1. Calculating the Dipole Moment:

The ring has total charge $q$ and circumference $\approx 2\pi r$ (since $l \ll r$). The linear charge density is $\lambda = \frac{q}{2\pi r}$.

The “missing” charge at the gap is $q_{gap} = \lambda l = \frac{q l}{2\pi r}$.

The dipole moment $\vec{p}$ of the system is equivalent to a negative charge $-q_{gap}$ at the gap position and a positive charge $+q_{gap}$ at the center (balancing the rest of the ring). Thus, the magnitude of the dipole moment is:

$$ p = (q_{gap}) \times r = \left( \frac{q l}{2\pi r} \right) r = \frac{q l}{2\pi} $$

The vector $\vec{p}$ points from the gap towards the center of the ring.

2. Work-Energy Application:

Initially, the gap is “parallel to E”. This phrasing typically implies the tangent to the ring at the gap is parallel to E. If the gap is at the top (12 o’clock), the tangent is horizontal, and E is horizontal. In this position, the radius vector is vertical, so $\vec{p}$ is perpendicular to $\vec{E}$.

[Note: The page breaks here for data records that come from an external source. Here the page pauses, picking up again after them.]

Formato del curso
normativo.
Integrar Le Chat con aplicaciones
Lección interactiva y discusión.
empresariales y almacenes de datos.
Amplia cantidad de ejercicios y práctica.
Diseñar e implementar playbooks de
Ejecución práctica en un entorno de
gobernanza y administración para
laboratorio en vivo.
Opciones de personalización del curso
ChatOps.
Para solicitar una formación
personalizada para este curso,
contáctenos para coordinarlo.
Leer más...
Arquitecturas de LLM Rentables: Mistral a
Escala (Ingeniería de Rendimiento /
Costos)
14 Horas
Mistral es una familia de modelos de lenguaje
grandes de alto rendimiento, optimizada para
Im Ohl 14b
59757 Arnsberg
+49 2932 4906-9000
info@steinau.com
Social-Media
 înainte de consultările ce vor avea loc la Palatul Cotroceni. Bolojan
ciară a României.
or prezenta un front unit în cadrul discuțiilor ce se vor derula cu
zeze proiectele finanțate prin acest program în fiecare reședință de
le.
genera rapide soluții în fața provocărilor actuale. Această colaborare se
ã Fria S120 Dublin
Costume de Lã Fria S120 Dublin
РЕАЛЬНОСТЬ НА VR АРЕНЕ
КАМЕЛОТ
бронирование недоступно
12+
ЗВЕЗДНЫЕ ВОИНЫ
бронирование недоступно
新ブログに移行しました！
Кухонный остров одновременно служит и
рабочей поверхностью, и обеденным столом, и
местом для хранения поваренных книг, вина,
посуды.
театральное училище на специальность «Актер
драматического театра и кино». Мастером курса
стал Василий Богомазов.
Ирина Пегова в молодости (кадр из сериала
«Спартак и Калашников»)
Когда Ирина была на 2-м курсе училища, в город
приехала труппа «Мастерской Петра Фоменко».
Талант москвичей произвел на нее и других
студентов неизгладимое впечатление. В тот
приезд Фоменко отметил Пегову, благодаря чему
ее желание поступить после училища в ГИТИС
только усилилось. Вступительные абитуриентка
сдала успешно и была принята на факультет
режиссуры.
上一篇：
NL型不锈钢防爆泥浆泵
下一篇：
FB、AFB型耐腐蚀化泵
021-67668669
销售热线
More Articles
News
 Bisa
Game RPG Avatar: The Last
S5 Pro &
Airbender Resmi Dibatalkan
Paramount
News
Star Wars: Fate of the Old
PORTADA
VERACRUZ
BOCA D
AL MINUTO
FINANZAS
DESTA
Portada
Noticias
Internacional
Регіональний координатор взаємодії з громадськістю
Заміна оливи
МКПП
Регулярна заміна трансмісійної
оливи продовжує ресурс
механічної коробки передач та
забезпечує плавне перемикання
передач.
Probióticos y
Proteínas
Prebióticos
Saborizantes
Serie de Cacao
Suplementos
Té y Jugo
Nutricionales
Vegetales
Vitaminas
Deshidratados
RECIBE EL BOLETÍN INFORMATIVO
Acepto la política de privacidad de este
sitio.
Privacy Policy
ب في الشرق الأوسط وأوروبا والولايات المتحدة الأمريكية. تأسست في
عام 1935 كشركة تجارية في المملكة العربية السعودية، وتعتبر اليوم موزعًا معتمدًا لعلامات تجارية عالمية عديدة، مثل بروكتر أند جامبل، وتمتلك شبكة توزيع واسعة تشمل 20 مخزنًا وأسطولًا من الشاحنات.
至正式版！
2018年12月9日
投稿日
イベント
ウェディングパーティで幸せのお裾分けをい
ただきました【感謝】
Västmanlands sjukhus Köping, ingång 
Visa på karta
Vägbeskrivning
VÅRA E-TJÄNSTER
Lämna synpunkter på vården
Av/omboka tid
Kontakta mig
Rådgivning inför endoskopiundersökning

• Initial Potential Energy: $U_i = -\vec{p} \cdot \vec{E} = -pE \cos(90^\circ) = 0$.
• Final Potential Energy: The ring rotates until $\vec{p}$ aligns with $\vec{E}$ (stable equilibrium). Here $\theta = 0^\circ$. $U_f = -pE \cos(0^\circ) = -pE$.

According to the Conservation of Energy ($\Delta K + \Delta U = 0$):

$$ K_f – K_i = -(U_f – U_i) $$ $$ \frac{1}{2} I \omega^2 – 0 = -(-pE – 0) = pE $$

3. Solving for Angular Speed:

The moment of inertia of a thin ring is $I = m r^2$. Substituting values:

$$ \frac{1}{2} (m r^2) \omega^2 = \left( \frac{q l}{2\pi} \right) E $$ $$ m r^2 \omega^2 = \frac{q l E}{\pi} $$ $$ \omega^2 = \frac{q l E}{\pi m r^2} $$